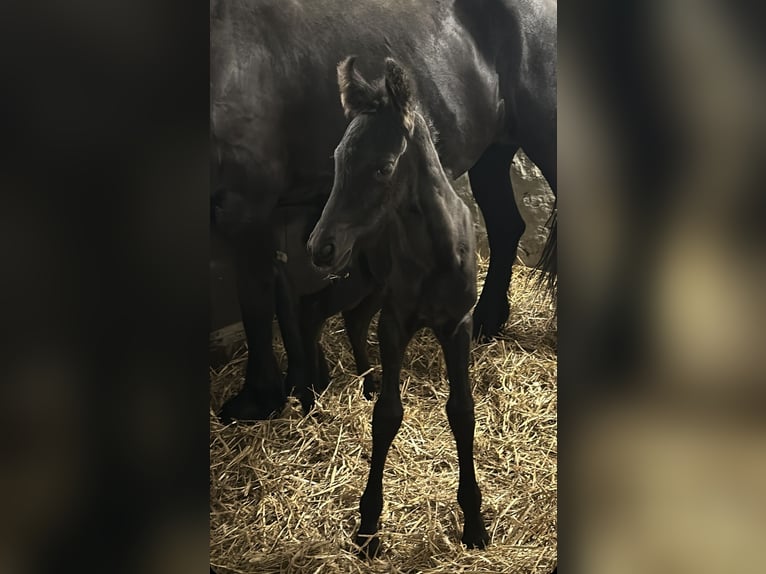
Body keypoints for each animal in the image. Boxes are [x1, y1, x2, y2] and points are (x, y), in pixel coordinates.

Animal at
+ + + + + + +
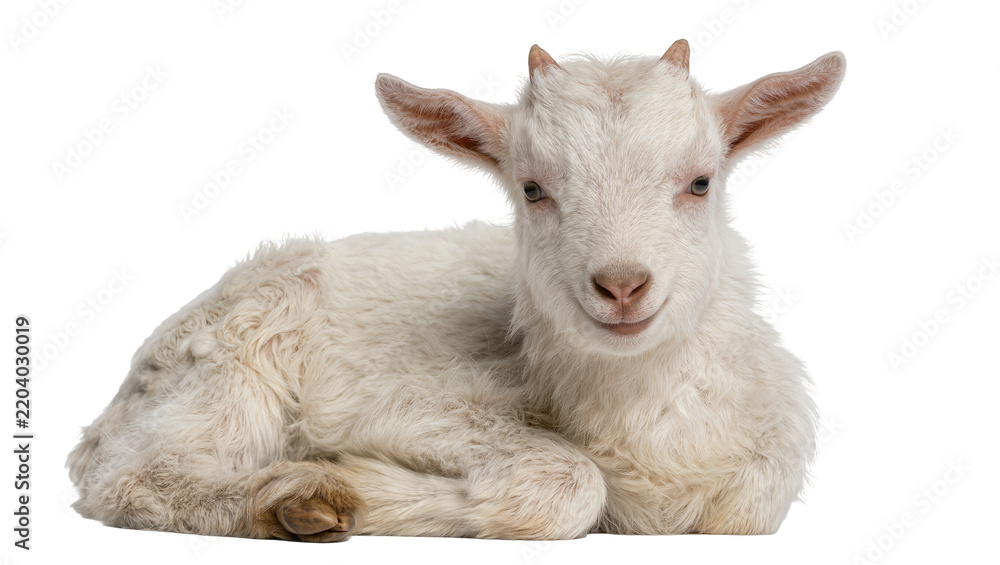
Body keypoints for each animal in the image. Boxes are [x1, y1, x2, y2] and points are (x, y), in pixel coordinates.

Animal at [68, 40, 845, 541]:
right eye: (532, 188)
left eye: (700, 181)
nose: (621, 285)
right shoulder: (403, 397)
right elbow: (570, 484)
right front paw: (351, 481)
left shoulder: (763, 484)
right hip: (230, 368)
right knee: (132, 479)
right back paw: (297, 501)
+ + + + + + +
» GOAL OF THE EXERCISE
Taking the line with "right front paw: (351, 481)" as the first and the line with "right back paw: (297, 501)" as the last, retype that stretch of the data above exactly, with no other lines.

» ANSWER FOR THIS EXERCISE
right front paw: (351, 481)
left shoulder: (763, 484)
right hip: (230, 368)
right knee: (132, 479)
right back paw: (297, 501)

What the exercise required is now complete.